Barber goes on to list two corrective actions. The first is that, during the audit, the IT Department immediately disabled all unneeded user accounts the report identified.

Second, the IT Department will review its policy and “will again require periodic review of user access and the disabling or changing of accounts when access is no longer needed” as well as having the updated policy reviewed and adopted by the town board.

— The Board should adopt an IT contingency plan and ensure it is distributed to all responsible parties, periodically tested and updated as needed.

— The IT Director should establish procedures to ensure backups are routinely tested.

Barber writes that “it does not appear” the town board formally adopted the Nov. 15, 2022 Information System Contingency Plan” prepared by the IT Department, “which calls for the activation, notification, recovery, and reconstitution of the information system.”

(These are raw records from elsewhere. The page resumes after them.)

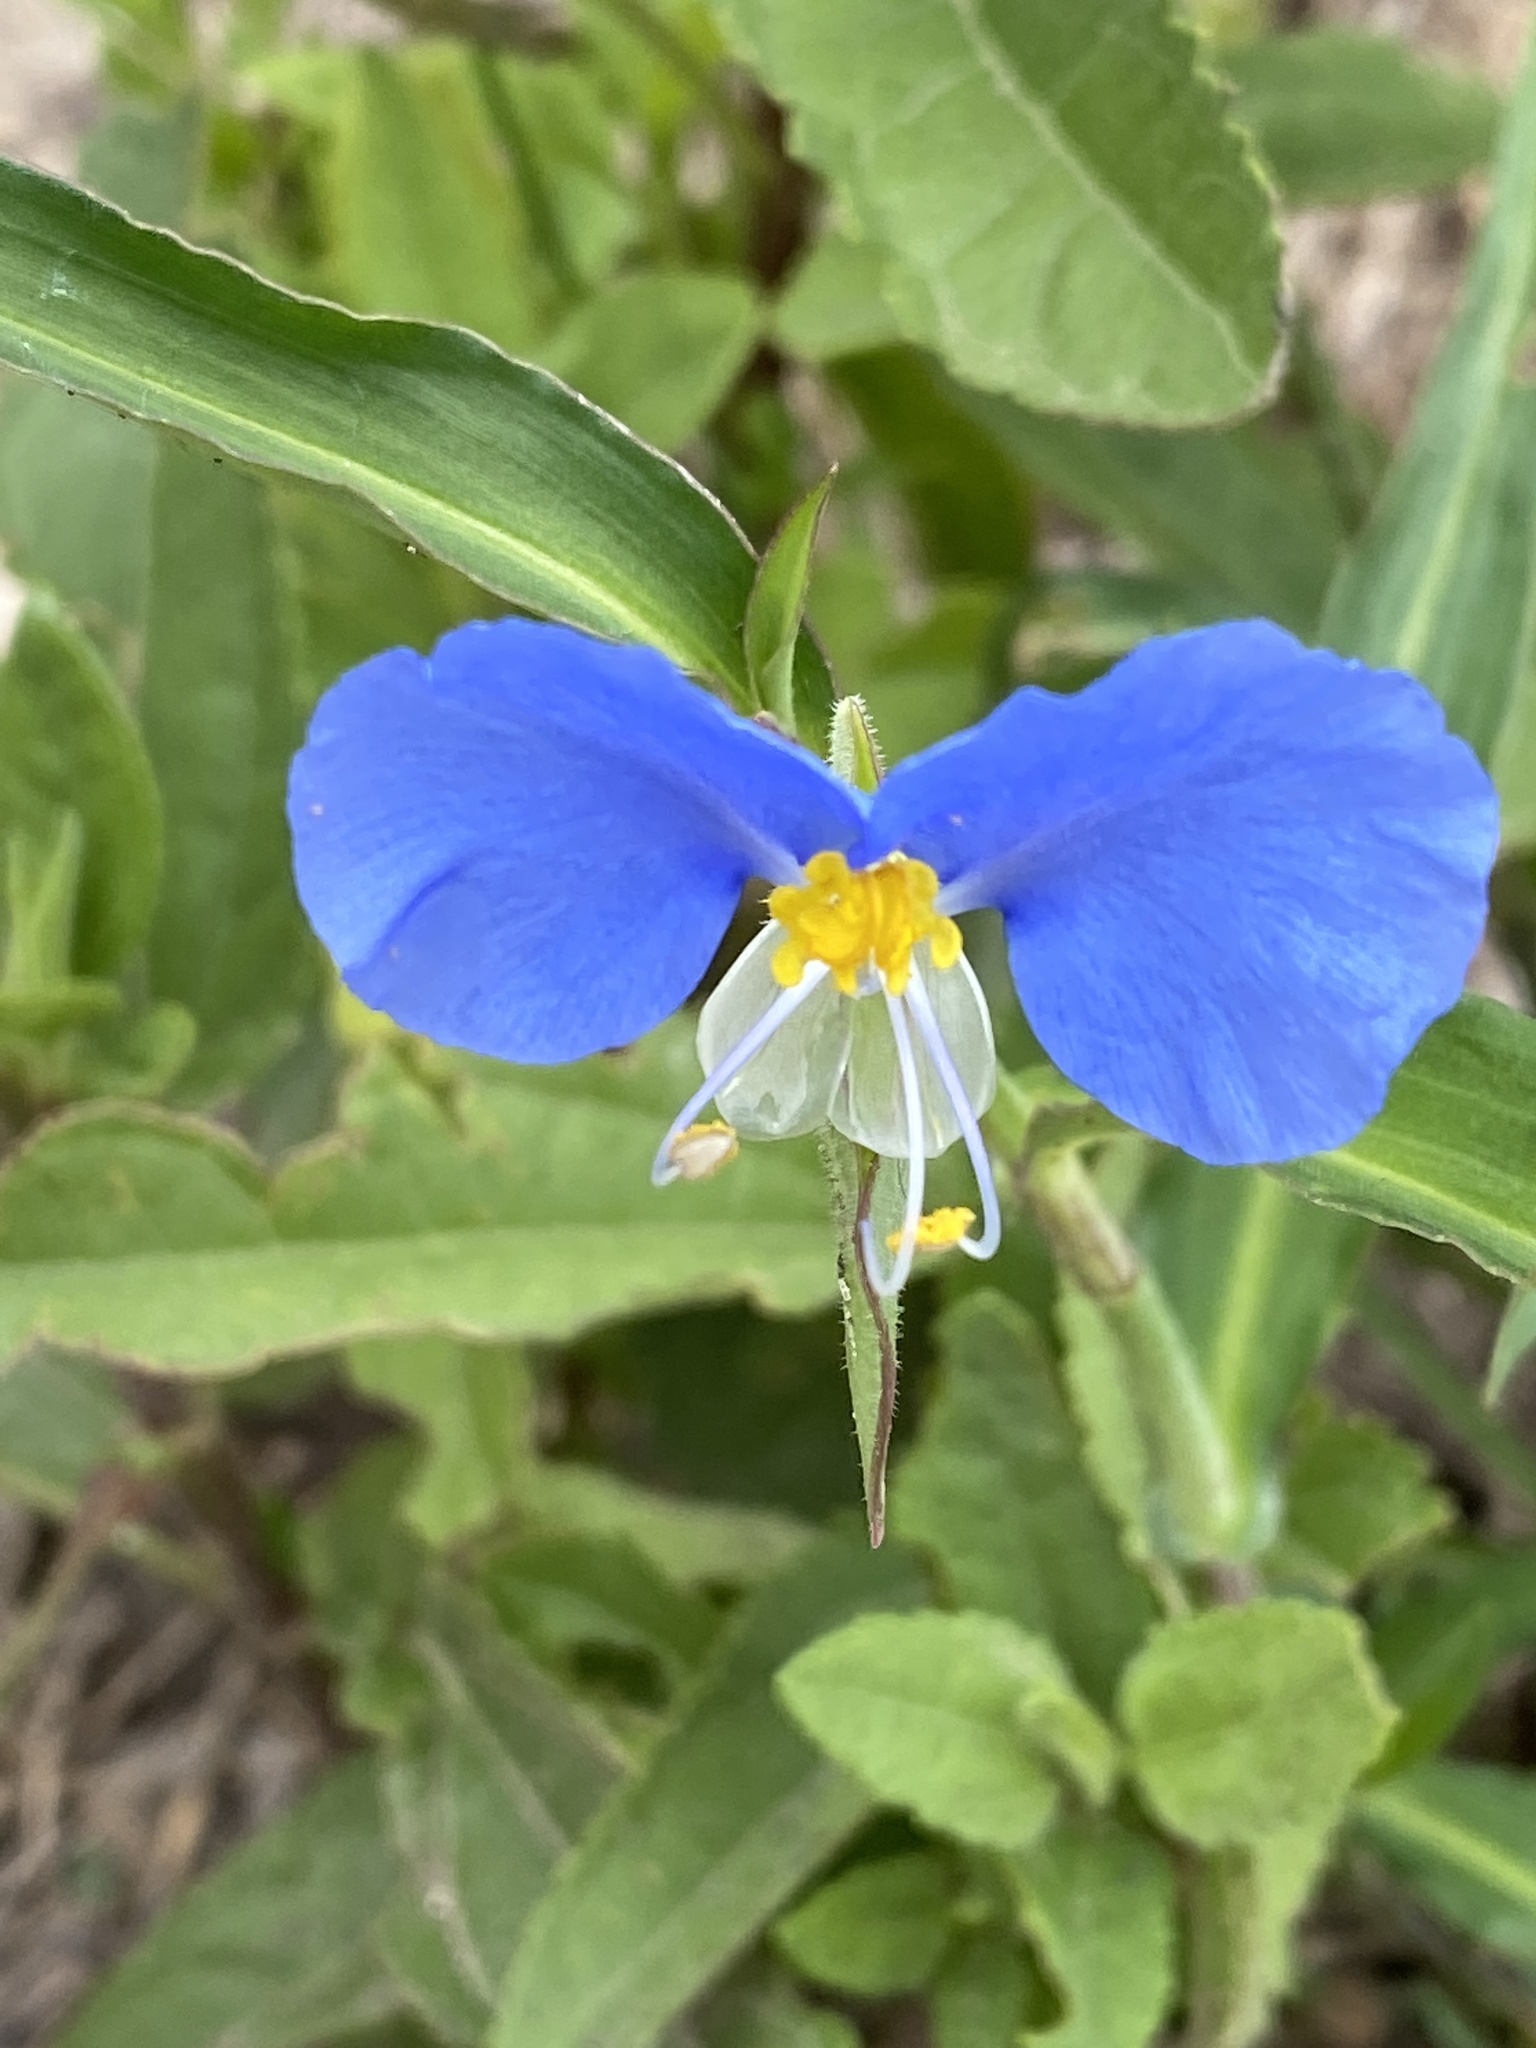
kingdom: Plantae
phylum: Tracheophyta
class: Liliopsida
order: Commelinales
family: Commelinaceae
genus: Commelina
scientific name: Commelina erecta
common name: Blousel blommetjie
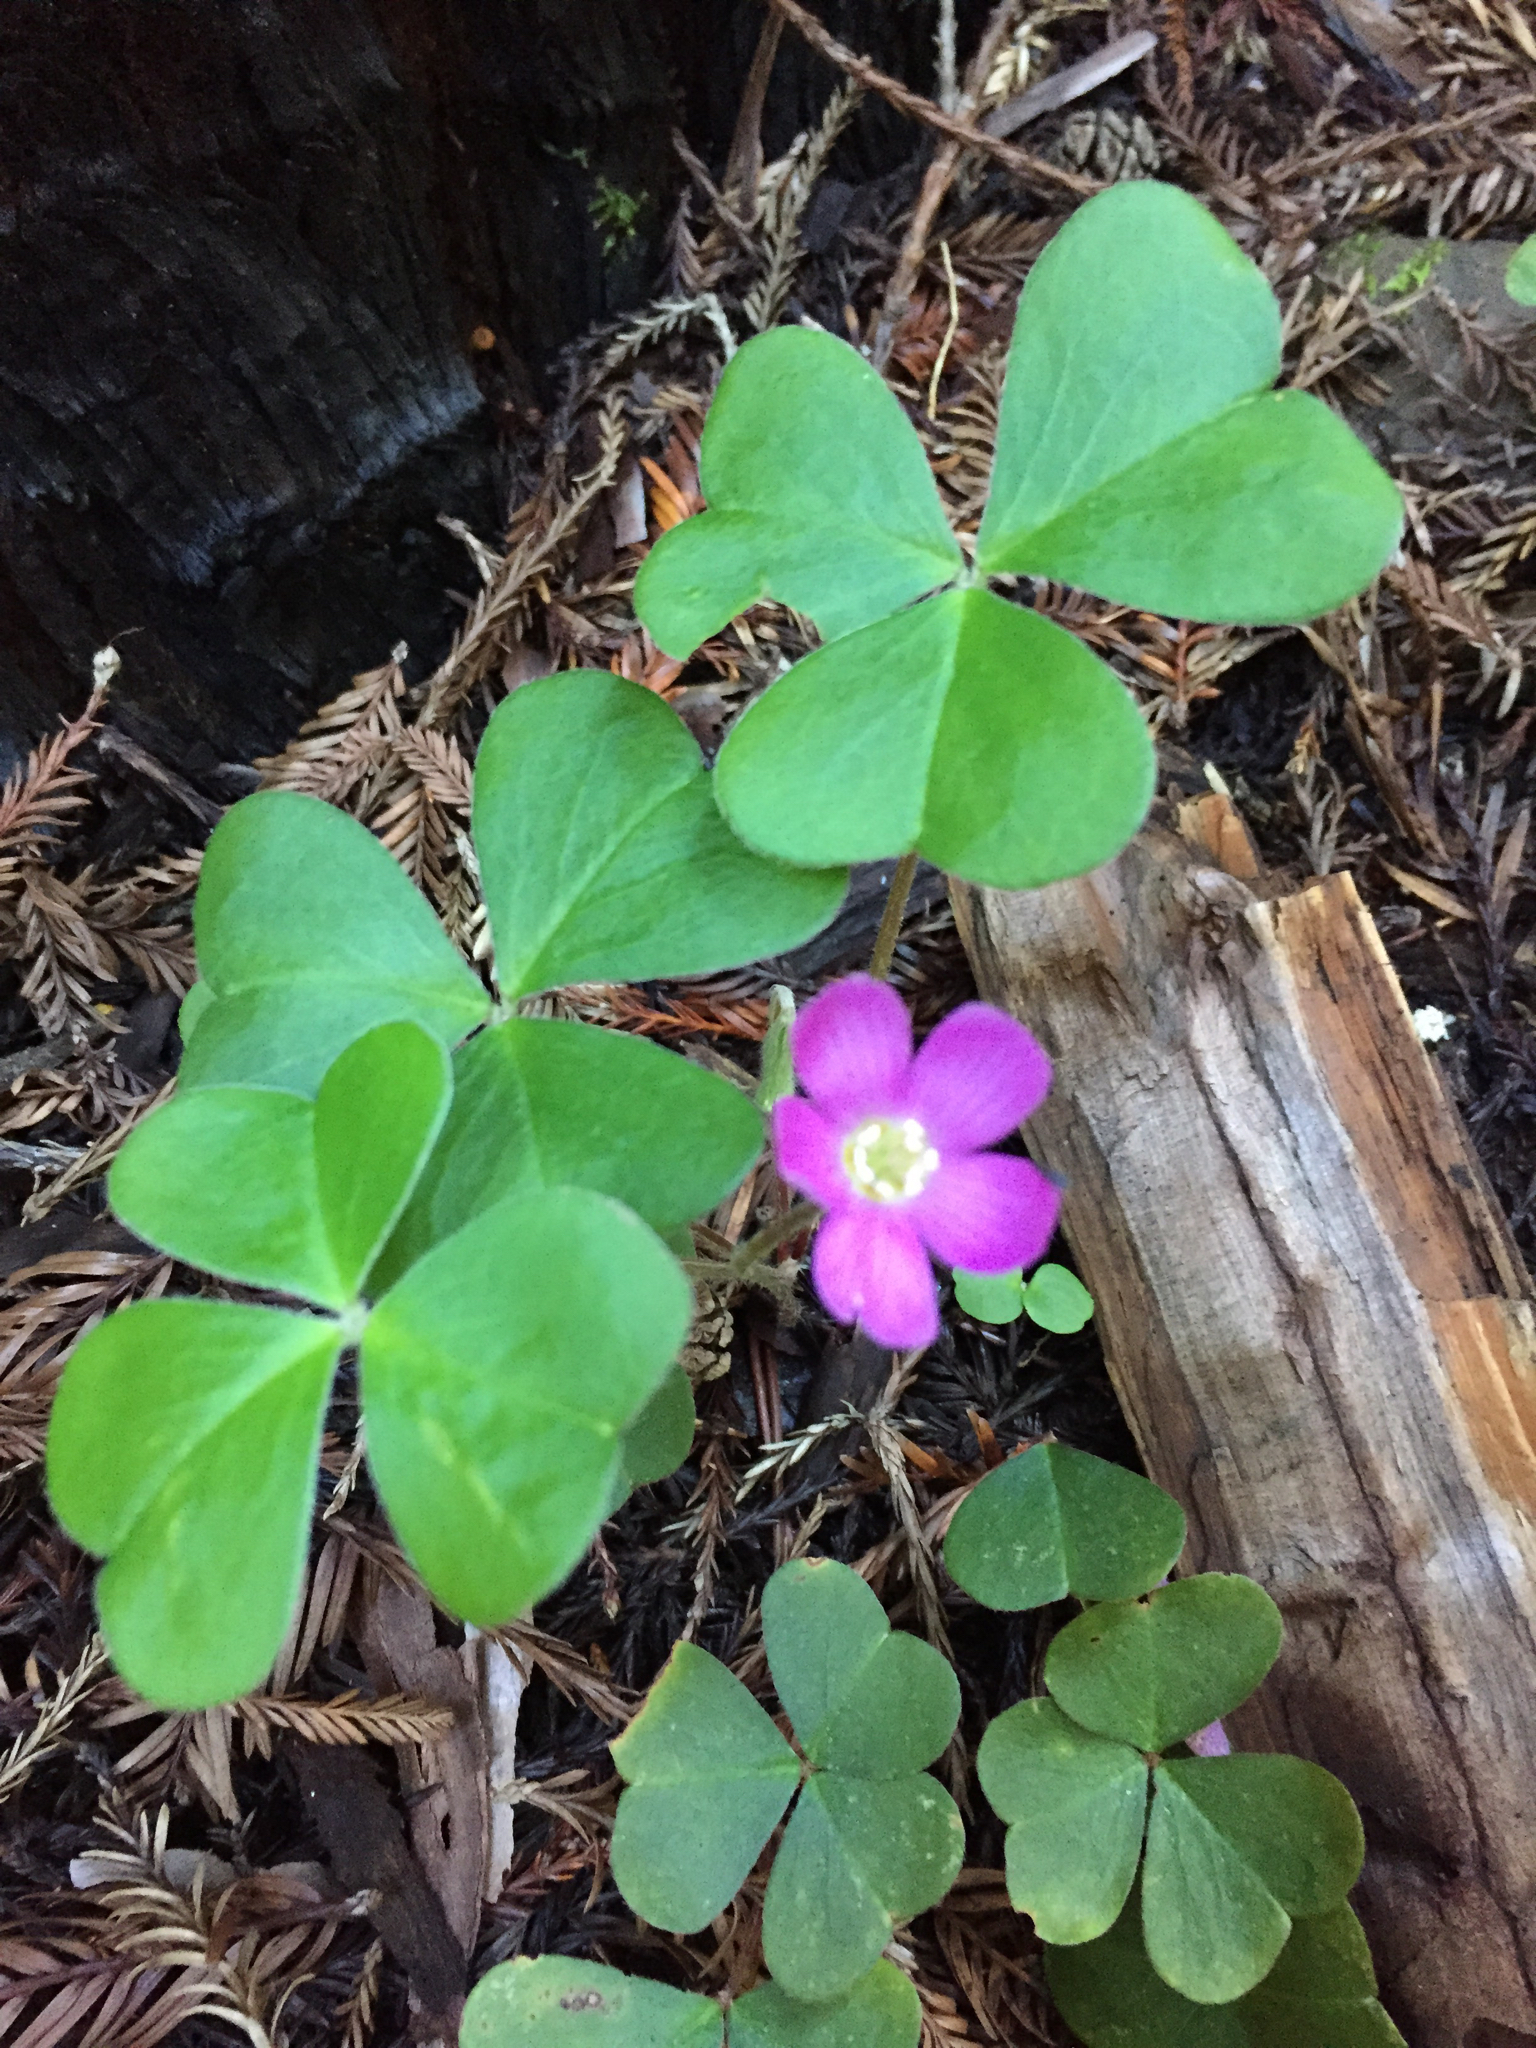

The policy was developed in accordance with federal standards, he writes, and also requires periodic testing and regular backups.

“The Report does note the existing compensating controls for protecting the Town’s information system,” Barber writes. “The IT Director has also been discussing ‘sandbox’ test full restorations and disaster recovery testing with the Town’s failover servers.”

This refers to performing a complete data or system recovery simulation in an isolated, secure text environment — a sandbox — so there is no risk to the live, operational system.

Barber notes Gregory’s credentials and writes, “IT staff also regularly attend seminars on best practices for contingency plans and incorporate them into its management of IT services.”

Barber lists two corrective actions: The IT Department will review its contingency plan for updating and distribute it “to all responsible parties” as well as having the plan reviewed and adopted by the town board.

Second, Barber said, Guilderland is working with Albany County’s IT Disaster Recovery Center on conducting disaster recovery testing.